Source data
Start of Block
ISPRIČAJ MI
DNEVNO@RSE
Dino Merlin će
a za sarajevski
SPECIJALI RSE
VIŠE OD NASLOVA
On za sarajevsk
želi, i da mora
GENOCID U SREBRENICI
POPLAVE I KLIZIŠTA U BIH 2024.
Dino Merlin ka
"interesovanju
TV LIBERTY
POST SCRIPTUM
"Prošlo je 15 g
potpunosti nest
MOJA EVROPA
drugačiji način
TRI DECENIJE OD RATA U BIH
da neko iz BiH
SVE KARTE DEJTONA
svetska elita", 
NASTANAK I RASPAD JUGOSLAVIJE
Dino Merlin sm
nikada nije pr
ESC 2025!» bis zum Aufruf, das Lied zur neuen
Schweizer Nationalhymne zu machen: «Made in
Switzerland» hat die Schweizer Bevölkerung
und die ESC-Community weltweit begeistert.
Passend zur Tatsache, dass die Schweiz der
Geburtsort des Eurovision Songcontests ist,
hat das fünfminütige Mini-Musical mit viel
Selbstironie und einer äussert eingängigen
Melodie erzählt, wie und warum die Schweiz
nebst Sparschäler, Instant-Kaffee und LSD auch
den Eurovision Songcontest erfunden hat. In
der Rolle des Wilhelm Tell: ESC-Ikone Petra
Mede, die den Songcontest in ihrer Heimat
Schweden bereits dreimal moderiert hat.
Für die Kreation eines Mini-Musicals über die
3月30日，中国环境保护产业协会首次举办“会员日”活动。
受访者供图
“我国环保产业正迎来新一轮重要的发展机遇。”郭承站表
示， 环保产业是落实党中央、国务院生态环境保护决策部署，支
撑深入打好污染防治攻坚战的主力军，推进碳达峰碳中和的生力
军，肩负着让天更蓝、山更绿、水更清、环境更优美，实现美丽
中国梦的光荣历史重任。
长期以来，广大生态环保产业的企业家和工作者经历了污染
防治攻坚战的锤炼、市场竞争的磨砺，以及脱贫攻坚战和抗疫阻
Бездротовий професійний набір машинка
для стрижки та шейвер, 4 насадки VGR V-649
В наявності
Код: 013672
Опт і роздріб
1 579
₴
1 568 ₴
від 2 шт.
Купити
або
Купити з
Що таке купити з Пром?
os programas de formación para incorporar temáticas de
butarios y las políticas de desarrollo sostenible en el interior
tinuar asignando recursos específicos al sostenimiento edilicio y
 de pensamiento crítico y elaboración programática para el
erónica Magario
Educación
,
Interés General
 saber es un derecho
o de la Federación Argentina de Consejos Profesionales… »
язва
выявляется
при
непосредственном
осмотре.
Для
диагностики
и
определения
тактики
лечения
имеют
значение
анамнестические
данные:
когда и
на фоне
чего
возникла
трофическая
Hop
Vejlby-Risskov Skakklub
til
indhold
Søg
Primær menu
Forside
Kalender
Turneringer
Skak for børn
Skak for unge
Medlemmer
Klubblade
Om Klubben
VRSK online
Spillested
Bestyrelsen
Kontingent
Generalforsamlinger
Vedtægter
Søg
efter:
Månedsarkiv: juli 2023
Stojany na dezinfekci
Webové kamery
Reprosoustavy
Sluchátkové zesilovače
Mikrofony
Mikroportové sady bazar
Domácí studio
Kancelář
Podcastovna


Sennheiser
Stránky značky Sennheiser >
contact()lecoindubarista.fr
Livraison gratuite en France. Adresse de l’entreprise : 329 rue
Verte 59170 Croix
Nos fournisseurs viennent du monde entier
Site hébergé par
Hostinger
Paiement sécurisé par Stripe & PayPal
End of Block
### Requirement
Only the lines from the one with "Nos fournisseurs viennent du monde entier" through the final line above belong in the answer, each retyped exactly.

### Reply
Nos fournisseurs viennent du monde entier
Site hébergé par
Hostinger
Paiement sécurisé par Stripe & PayPal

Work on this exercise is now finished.